寄付で支援する はじめての方へ
Facebook
Twitter
Instagram

アフガニスタン政変から1年:成果レポートが届きました ―健康、経済的エンパワメント、生計、ジェンダーに基づく暴力からの保護、教育を支援

この20年間、アフガニスタンの女性たちは、それまでの状況を打破し、自立への道筋を示してきました。その一方で、2021年8月に起きた事実上の政権による支配を受け、女性と女子の状況は急速に変化し、その権利と機会、立場、発言、社会活動への参加はますます制限されるようになっています。

このような厳しい状況にもかかわらず、CAREは、女性に焦点をあてた組織として、迅速に資源を動員し、同国の女性と女子のニーズに対応し続けました。CAREは、緊急対応戦略を迅速に文脈化し、女性と女子が対応の中心であり続けることを補強し合う、2つの様式を実行に移しました。それは、女性や女子から直接すくい上げたニーズに対応し、CARE独自のモデルを用いて彼女らの社会的立場を維持し続ける能力を構築することです。現時点でも、CAREは、女性や女子に不利益を与えないように、状況に応じたアプローチを用いながら、彼女らの相談を受け続け、健康、経済的エンパワメント、生計、ジェンダーに基づく暴力(以下、GBV)からの保護、教育といった分野への介入を通じて支援をしています。2021年7月1日から2022年6月30日の間に、CAREは、アフガニスタンにおける人道的対応を通じて、366,472人のアフガニスタンの女性や女子に対して、社会的、経済的、人道的支援を行いました。


1. 評価と登録

CAREは、きわめてジェンダーバランスのとれたチームを編成し、女性が世帯主である世帯や、最も弱い立場にある女性たちを特定して、現金支給および女性が指導的立場に立つことをサポートしました。当初、当局は、 CAREに女性の在宅勤務を認めないよう要請しましたが、CAREは女性従業員とともに業務再開を提唱し、これを認めさせました。CAREの登録チームは、男女の受益者からのデータ収集を最適化するため、男女混合のメンバーで構成されました。また、受益者登録や物資配布には、女性の有給非正規労働者やデータ入力オペレーターが参加しました。


2. 人道的支援-プライマリーヘルスと性と生殖に関する健康(以下SRHR)

アフガニスタンにおけるCAREの長年の活動により、特に緊急事態において、女性や女子が医療を受けにくいという問題に対して、モバイルヘルスチームは、質の高い、効果的な解決策を提供しています。SRHRに特化した医療を受けにくいという課題を克服するために、CAREは、「プライマリーヘルスケア」の独自の保健モデルで対応しました。モバイルヘルスチームのメンバーとの最初の面談で、SRHRに関連する問題が特定され、振り分けが行われます。プライマリーヘルスと、SRHRサービスを通じて、CAREは、合計135,436人の女性と女子に、妊婦のための産前・産後ケアと出産サービス、出産準備と病院出産の促進、家族計画のカウンセリングとサービス(短期型、および長時間作用型避妊法の紹介)、栄養啓発、カウンセリング、生理用品などの尊厳を保つための日用品の配布、GBV対応、栄養失調の女性への支援、合併症患者の上位医療施設への紹介などのサービスを提供しています。

| データ抜粋 |
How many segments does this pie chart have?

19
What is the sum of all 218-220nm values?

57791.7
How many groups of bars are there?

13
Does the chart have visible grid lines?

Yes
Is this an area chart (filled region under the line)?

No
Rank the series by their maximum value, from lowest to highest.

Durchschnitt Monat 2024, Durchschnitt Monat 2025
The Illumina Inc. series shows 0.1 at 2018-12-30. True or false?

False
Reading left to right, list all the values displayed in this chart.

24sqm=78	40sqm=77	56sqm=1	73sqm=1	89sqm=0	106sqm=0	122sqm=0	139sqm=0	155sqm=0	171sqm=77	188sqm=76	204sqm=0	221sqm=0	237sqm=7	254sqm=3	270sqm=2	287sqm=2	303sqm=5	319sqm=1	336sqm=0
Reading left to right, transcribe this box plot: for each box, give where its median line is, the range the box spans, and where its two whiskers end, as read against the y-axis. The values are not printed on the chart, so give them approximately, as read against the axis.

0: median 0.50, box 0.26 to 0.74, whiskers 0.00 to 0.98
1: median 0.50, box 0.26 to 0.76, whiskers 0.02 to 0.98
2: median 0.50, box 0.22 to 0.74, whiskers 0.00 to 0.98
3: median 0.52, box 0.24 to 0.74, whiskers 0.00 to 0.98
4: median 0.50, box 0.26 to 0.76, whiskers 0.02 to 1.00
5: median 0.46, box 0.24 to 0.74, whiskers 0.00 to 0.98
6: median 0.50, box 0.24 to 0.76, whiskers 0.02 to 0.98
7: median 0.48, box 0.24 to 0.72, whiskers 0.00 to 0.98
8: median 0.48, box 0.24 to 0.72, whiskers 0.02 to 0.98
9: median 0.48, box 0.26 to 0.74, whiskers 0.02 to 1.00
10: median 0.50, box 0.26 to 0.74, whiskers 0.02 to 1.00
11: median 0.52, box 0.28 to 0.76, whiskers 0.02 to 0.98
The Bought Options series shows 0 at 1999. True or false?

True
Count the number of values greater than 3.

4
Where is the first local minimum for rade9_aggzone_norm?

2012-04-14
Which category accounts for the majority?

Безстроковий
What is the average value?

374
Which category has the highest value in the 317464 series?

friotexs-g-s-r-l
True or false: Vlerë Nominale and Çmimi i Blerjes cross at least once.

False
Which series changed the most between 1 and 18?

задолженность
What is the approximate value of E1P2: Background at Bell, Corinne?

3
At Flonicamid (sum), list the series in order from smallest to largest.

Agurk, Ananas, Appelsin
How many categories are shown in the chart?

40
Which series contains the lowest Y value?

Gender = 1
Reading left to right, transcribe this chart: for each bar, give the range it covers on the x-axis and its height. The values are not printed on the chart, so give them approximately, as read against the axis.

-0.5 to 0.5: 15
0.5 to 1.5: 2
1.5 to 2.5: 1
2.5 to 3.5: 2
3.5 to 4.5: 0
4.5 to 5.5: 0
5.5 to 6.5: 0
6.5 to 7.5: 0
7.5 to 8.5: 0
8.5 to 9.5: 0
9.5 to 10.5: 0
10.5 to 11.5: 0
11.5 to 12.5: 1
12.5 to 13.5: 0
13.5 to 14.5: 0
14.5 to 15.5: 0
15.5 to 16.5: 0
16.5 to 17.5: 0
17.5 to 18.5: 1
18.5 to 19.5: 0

| 取り組む課題 |
**1)** CAREのアフガニスタン支援に関する文章で、CAREが介入を通じて支援している分野をすべて挙げてください。
**2)** CAREのアフガニスタン支援に関する文章によると、2021年7月1日から2022年6月30日の間に社会的、経済的、人道的支援を受けたアフガニスタンの女性や女子は何人ですか。
**3)** CAREのアフガニスタン支援に関する文章を、最後の文の後から書き継いでください。
一覧は参照しなくてもかまいません。

| 課題ごとの回答 |
**1)** 健康、経済的エンパワメント、生計、ジェンダーに基づく暴力(GBV)からの保護、教育

**2)** 366,472人です。

**3)**
*プライマリーヘルスケアとは、すべての人にとって健康を基本的な人権として認め、その達成の過程において住民の主体的な参加や自己決定権を保障する理念のこと。


3. GBV への対応(現在、現地では「女性の健康問題」として扱われています)

CAREのGBVへの対応には、ケースの特定、初期評価、GBV被害者への応急医療および心理社会的サポートの提供、より高いレベルの医療施設へのケースの紹介が含まれます。2021年8月以降、CAREは、1,872人のGBV被害者と女性に、生活支援、啓発、生理用品などの尊厳を保つための日用品の配布などの支援を行いました。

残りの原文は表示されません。